The patient looks less attentive, has blue coloration on the fingernails and lips, underweight for her age, and has SOB.


There is the presence of blue coloration on the skins, especially on the lips and fingernails.


Head- Unremarkable and Normocephalic. The circumference of the head is 34.01cm.

Nose- Normal.

Ear- Normal.

Eyes- Normal pupils bilaterally, PERRLA.

Throat- There is the presence of bluish discoloration on the lips and mouth (cyanosis).


Rubs and murmurs present, congenital heart failure (tricuspid atresia), as well as irregular heart rate and rhythm heard.


There is the shortness of breath with feeding, no chronic respiratory infection, and rapid breathing.


No abdominal pain, infection, diarrhea, nausea, or vomiting. There is difficulty in feeding.


No erythema, lumps, palpable masses, lesions, or discharges.


Normal external female genitalia, no presence of a hernia, or infection.


Full range of motion, no lordosis, or joint swellings. Negative Ortolani and bar low.


Inactive and less attentive, slow growth, fatigue, and sweating.


Shows distress, inappropriate for age.

In-house lab Tests.

· Chest X-ray.

· MRI of the heart.

· Ultrasound of the heart -pending.

· Electrocardiogram-pending.

· Cardiac catheterization-pending.

Pediatric Assessment tools

1. Early Childhood Developmental Screenings to highlight the immediate interventions of the health issue affecting the patient (Moodie et. al., 2014).

2. Ages and stages questionnaire to highlight on the personal-social development, fine motor, problem-solving, and communication of the child (Singh, Yeh, & Blanchard, 2017).

Primary Diagnosis

· Tricuspid atresia (ICD-10-CM, Q22.4)


It is the most likely cause of the patient’s ailment based on the manifested symptoms, namely cyanosis, slow growth, heavy sweating, SOB, fatigue, and feeding difficulty. Both MRI and X-ray screening supported the diagnosis.

Differential Diagnoses

· 1- TOF (ICD-10-CM, Q21.3).

The diagnosis was included based on the highlighted symptoms; however, the diagnosis was eliminated based on the findings from chest X-rays, ultrasound, and MRI.

· 2- TAPVC with/without a blockage (ICD-10- CM, Q26.2).

The diagnosis was included based on the patient’s manifested symptoms; however, it was omitted based on the findings from chest X-rays, ultrasound, and MRI.
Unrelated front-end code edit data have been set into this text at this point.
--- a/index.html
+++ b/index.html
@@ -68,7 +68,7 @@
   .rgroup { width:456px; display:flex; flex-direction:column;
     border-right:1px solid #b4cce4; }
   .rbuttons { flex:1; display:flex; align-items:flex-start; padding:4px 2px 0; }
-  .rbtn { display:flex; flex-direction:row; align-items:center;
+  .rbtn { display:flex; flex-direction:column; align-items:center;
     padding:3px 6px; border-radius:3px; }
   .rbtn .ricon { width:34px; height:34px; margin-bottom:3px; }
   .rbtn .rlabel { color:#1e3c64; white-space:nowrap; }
Vaccine administered on this visit:

The child is supposed to receive polio, rotavirus, pneumococcal, Hep-B, D-T-P group, Hib, and IPV vaccination. Recommendation by WHO on infants with congenital heart disease states that they should receive vaccines just like any other children (Orenstein & Ahmed, 2017).

Vaccine forms Issued:

According to Ventola (2016), it is recommended that educational handouts should always be given to the parents prior to vaccination. Vaccination forms on polio, rotavirus, pneumococcal, Hep-B, D-T-P group, Hib, and IPV were issued to the patient on delivery. Hence, it was easy to relate to the vaccination.
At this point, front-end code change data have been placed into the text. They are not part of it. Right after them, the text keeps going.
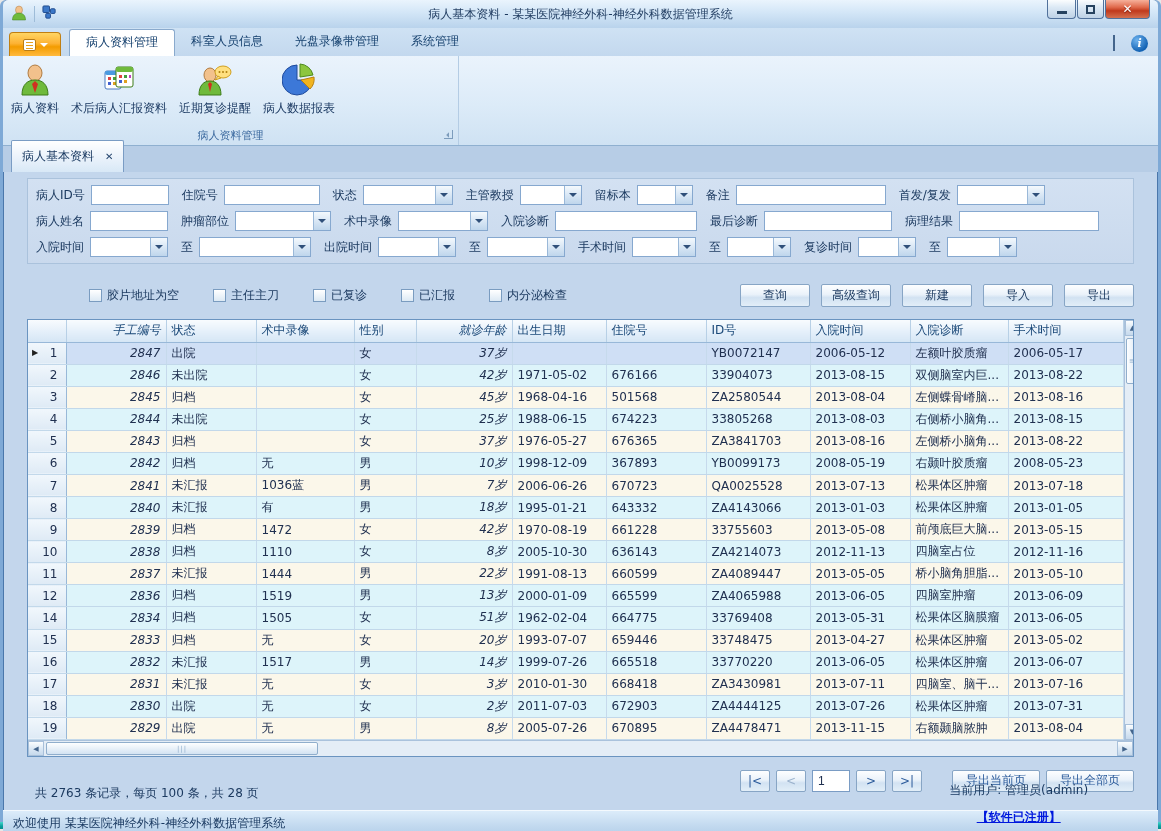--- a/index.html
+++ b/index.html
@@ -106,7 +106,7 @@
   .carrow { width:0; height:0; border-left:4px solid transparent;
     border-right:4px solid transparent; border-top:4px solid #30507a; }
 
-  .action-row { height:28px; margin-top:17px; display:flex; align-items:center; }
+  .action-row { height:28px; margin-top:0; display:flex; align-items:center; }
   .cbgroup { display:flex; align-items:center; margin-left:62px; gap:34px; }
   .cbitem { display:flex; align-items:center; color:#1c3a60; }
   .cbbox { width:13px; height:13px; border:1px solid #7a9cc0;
To place the patient under systemic-pulmonary artery shunt operation. It involves sewing the Gortex tube, which is between the right pulmonary artery and Subclavian artery. It is through this tube that the blood reaches the lungs with the heartbeats made (Kiran, Aggarwal, Choudhary, Uma, & Kapoor, 2017).

Laboratory tests:

Oxygen saturation test.

Heart catheterization.

(Kosova & Ricciardi, 2017).

Diagnostic tests ordered:

Cardiac Catheterization (Kosova & Ricciardi, 2017).

Chest X-ray.

Parent’s education:

Educate the patient on the risks that come with systemic-pulmonary artery shunt operation. Apart from that, inform the patient on the side effects associated with the surgery (Kiran et. al., 2017).

Non-medication treatments:

To engage the patient in a small less intense exercise like limbs movement.
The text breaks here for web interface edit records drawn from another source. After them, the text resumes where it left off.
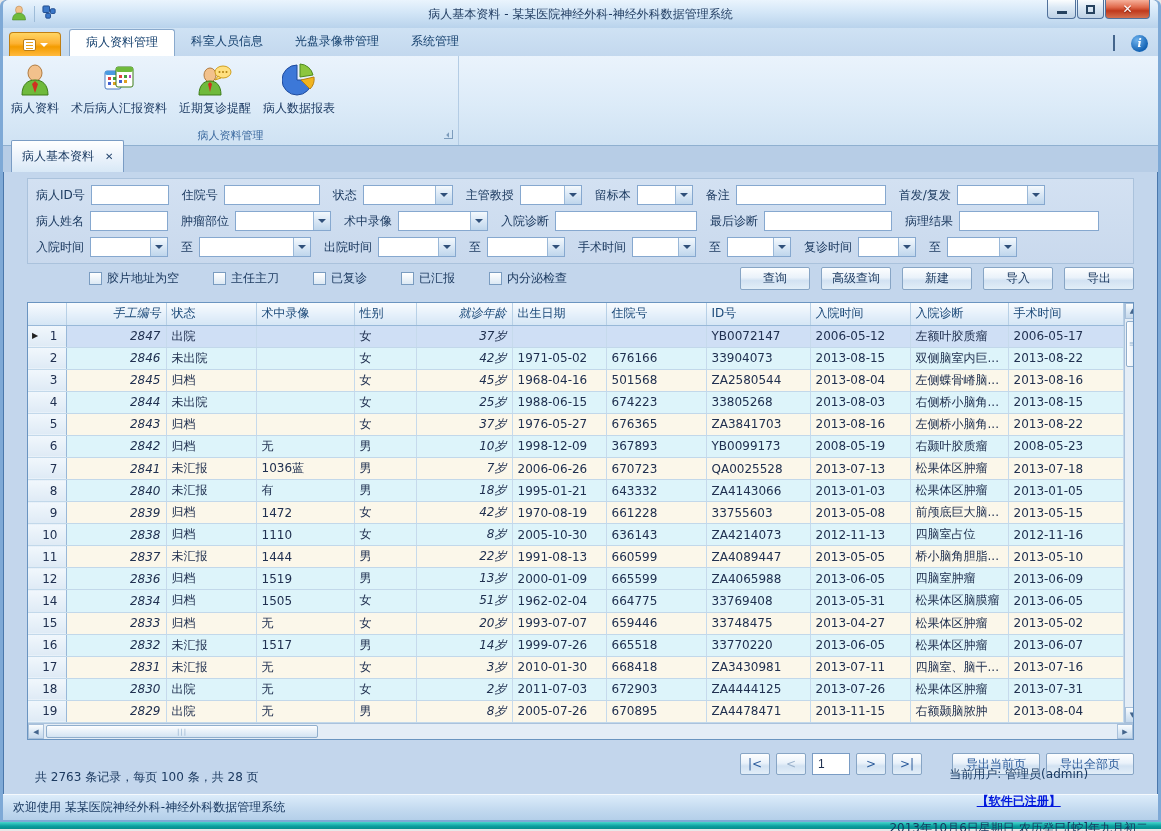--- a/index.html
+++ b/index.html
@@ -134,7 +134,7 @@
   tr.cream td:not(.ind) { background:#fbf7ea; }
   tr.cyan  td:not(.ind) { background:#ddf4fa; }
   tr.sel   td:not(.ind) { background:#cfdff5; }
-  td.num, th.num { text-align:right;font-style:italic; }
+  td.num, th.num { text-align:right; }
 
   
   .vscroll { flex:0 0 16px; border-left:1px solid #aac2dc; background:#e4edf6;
Based on the nature of the disease, the patient is supposed to be monitored daily until her condition improves.


I had previously regarded cardiovascular to be the hardest topic of the study based on varied areas that need extensive education. Furthermore, cardiovascular incorporates a delicate part of the body that holds life. Dealing with the heart needs optimum attention and focus, especially when handling infants. I have realized that TAPVC, TOF, tricuspid atresia, as well as TGA, are the main causative of cyanosis in infants. Such piece of information is important to my career, especially in pediatric diagnosis.